Thanks again for your help!


----------



## Paul McFarlane (Nov 1, 2019)

I only use the iPad as backup when I'm away. I use an SD card to Lightning cable (I know the latest iPads can do it in different ways too) and update to the camera roll each night. Then import into LR. This way I have a copy of the images and they also then sync to a collection through the cloud to my Classic desktop at home. It's a travel workflow that just works for me (unless I take my MBP, but unless I have other work to do there's little point)


----------



## mvs0711 (Nov 1, 2019)

Ooh that sounds interesting.  So in that case, does the iPad 1) keep a full size file on the iPad (through Photos), 2) send a full size file to the cloud, and then 3) the cloud sends a full size file down to your Classic desktop?  That seems like a pretty sweet travel setup.  I'm guessing you somehow clear off the iPad afterward, b/c I vaguely remember reading that the iPad makes you import the photos to your camera roll first...?


----------



## clee01l (Nov 1, 2019)

mvs0711 said:


> I'm guessing you somehow clear off the iPad afterward, b/c I vaguely remember reading that the iPad makes you import the photos to your camera roll first...?

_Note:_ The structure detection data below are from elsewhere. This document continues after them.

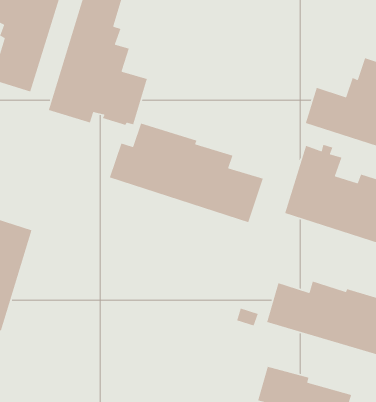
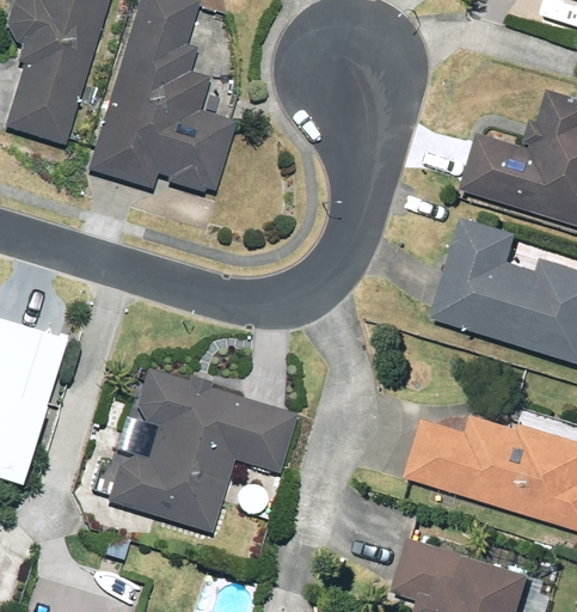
building: [109,122,264,223] -> none
building: none -> [97,372,296,532]

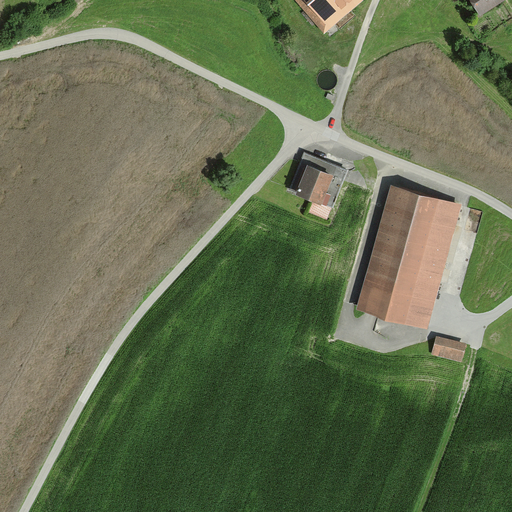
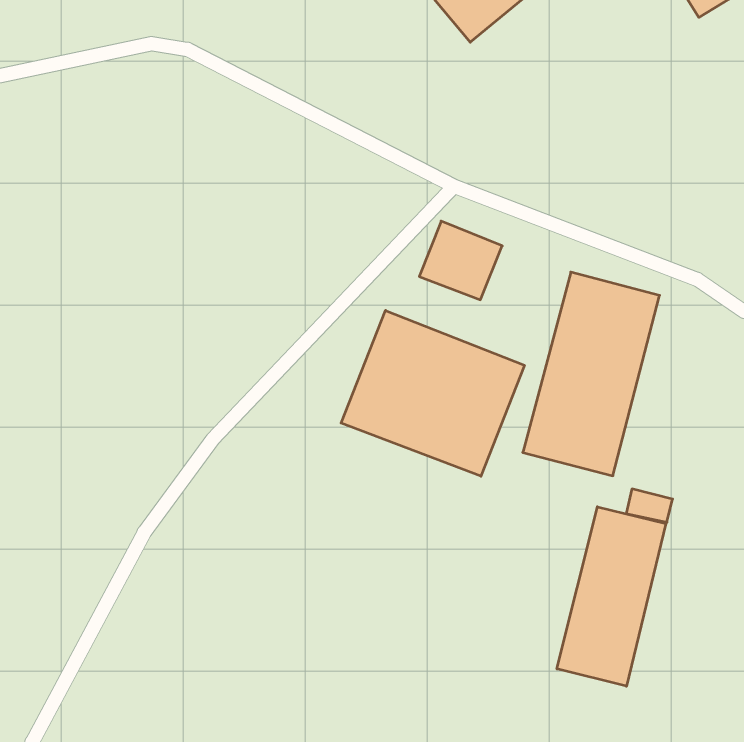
building: none -> [341,310,524,476]
building: none -> [557,507,666,686]

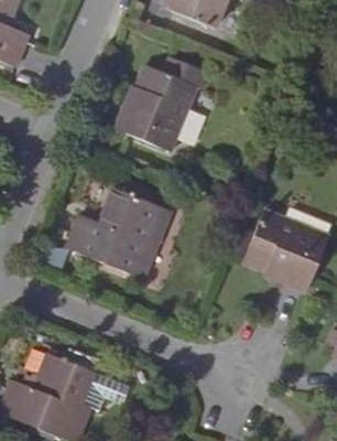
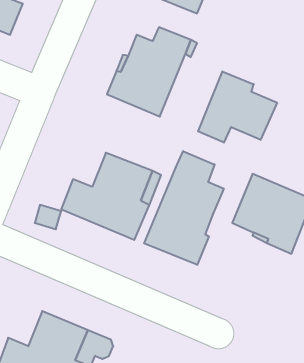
building: none -> [198,71,277,143]
building: none -> [144,151,224,265]

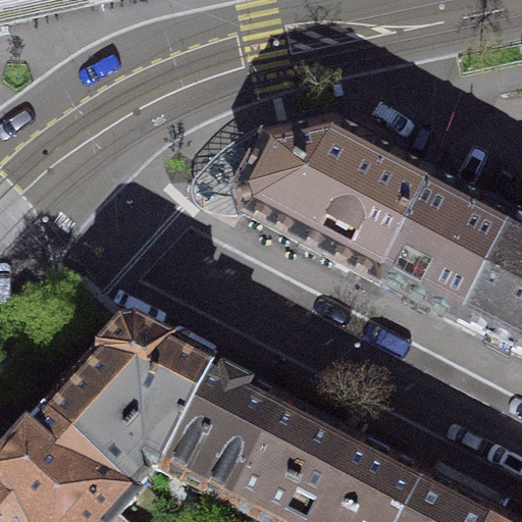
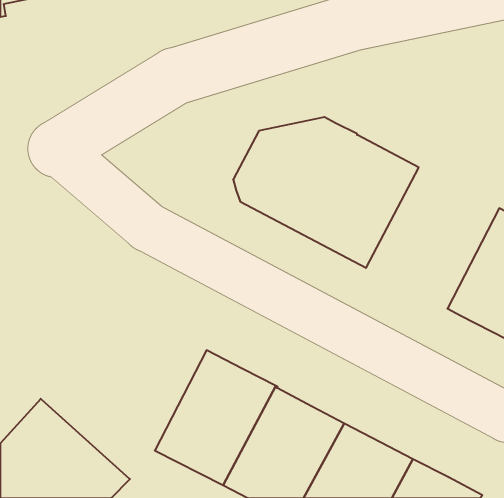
building: [379,172,516,317] -> none
building: [46,315,215,492] -> none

With the latest iPadOS you can copy the image files to the files area on the iPadPro and bypass the Photos app and camera roll.   Hopefully Apple or Adobe will update soon, so that Lightroom can import directly from the camera card.


----------



## Paul McFarlane (Nov 1, 2019)

mvs0711 said:


> Ooh that sounds interesting.  So in that case, does the iPad 1) keep a full size file on the iPad (through Photos), 2) send a full size file to the cloud, and then 3) the cloud sends a full size file down to your Classic desktop?  That seems like a pretty sweet travel setup.  I'm guessing you somehow clear off the iPad afterward, b/c I vaguely remember reading that the iPad makes you import the photos to your camera roll first...?


1) keep a full size file on the iPad - yes
2) send a full size file to the cloud - yes
3) the cloud sends a full size file down to your Classic desktop - yes

You need to be mindful of internet speed / data costs when away, but can always just let it sync when you have free wifi or back at home. I usually just leave it syncing overnight when I'm away, then back home they're all in Classic already (originals complete with any work I did on them)


----------



## mvs0711 (Nov 1, 2019)

AWESOME!  Thank you Paul and Cletus!  You just saved me hours of internet searching and confusion.  Have a great weekend!!


----------



## Jim Wilde (Nov 2, 2019)

mvs0711 said:


> AWESOME!  Thank you Paul and Cletus!  You just saved me hours of internet searching and confusion.  Have a great weekend!!


There's no need to google any of this, it's all documented in your two Lightroom books, there's a dedicated section in the Classic book about syncing with the cloud, and the Cloud book will have all the details about how the cloud apps work.


----------